ReNews
- Type: Online-only news
- Founder: Lam Yin-pong
- Founded: 19 April 2022
- Political alignment: Pro-democracy
- Language: Chinese

= ReNews =

Hong Kong news website

ReNews is a Hong Kong online news outlet established in 2022. Operated solely, the outlet was founded in response to the consecutive shutdowns of Hong Kong pro-democratic media outlets and primarily covers non-mainstream political news.

== History ==
Founder and sole operator Lam Yin-pong has worked as a journalist for Hong Kong Cable Television, Hong Kong Economic Times, TVB, and Stand News for sixteen years. After the closure of pro-democratic media outlets such as Apple Daily, Citizen News, and his former employer Stand News, Lam decided to found ReNews to provide an alternative news source. The news outlet was established on 19 April 2022. He chose to operate the outlet alone to avoid implicating others in potential investigations. The outlet was named "ReNews", signifying a repackaging and reinterpretation of significant but overlooked news from mainstream media. It releases three to four reports per day, all authored and photographed by Lam, with 70% focused on daily news and 30% consisting of opinion pieces and interviews, covering topics that he believes mainstream media may overlook or avoid.

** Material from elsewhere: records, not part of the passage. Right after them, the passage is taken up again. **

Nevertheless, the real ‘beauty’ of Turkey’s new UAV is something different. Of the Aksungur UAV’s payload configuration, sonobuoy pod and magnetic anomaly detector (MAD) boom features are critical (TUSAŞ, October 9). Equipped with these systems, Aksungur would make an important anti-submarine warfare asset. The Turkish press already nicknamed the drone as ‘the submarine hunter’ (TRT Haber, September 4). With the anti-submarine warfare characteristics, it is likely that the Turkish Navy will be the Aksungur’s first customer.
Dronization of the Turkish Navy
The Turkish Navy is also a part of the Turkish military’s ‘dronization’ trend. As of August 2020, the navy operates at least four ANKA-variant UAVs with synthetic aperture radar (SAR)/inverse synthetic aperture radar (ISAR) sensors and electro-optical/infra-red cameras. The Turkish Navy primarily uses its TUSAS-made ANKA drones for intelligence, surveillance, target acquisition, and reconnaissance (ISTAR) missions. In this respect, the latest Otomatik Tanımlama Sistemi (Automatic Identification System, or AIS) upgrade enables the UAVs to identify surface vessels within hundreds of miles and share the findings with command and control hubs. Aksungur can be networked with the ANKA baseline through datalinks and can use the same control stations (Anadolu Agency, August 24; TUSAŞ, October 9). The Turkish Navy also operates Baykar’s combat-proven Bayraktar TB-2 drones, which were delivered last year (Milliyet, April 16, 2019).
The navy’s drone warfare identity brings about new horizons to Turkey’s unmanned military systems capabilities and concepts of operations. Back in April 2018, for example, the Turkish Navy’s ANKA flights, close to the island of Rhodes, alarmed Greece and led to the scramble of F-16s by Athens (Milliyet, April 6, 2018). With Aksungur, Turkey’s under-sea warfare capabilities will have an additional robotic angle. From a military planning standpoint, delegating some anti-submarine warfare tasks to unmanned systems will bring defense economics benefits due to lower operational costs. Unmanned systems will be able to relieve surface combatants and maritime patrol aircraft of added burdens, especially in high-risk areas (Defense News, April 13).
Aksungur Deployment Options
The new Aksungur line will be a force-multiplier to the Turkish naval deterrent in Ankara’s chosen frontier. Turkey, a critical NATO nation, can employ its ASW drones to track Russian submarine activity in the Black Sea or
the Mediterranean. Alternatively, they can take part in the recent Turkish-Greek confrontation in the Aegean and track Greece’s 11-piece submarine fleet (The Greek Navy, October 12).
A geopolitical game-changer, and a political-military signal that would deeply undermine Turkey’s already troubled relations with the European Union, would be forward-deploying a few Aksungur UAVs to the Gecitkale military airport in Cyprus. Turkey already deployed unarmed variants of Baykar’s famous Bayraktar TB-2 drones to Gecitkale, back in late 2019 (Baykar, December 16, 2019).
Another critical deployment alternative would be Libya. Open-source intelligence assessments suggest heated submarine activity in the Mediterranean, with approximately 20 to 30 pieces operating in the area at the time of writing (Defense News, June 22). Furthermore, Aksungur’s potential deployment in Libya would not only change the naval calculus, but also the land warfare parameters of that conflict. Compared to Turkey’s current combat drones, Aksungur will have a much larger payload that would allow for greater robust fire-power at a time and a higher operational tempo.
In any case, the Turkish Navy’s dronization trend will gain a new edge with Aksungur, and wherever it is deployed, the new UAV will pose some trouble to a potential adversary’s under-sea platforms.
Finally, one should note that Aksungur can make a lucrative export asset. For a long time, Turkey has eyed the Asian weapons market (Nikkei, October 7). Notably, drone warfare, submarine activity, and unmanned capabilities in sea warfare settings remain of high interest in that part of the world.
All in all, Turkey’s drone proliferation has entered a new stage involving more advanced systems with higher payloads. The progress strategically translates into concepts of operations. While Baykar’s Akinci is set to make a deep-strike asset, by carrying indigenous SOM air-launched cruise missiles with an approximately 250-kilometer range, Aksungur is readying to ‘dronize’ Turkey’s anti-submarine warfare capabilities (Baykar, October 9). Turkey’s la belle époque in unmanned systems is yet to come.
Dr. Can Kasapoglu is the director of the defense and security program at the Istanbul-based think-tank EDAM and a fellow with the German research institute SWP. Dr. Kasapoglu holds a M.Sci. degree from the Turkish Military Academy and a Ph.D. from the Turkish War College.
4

The outlet is completely free to read, relying entirely on reader subscriptions via Patreon for its funding. Within ten days of its establishment, ReNews attracted over 25,000 followers. By December 2023, it had grown to over 110,000 followers on Instagram and more than 100,000 followers on Facebook. The outlet was known for launching a series of interviews with political prisoners. In May 2025, the Hong Kong Journalists Association stated that ReNews, alongside seven other local media outlets, their employees and their family members, has been subject to a tax audit by the Inland Revenue Department.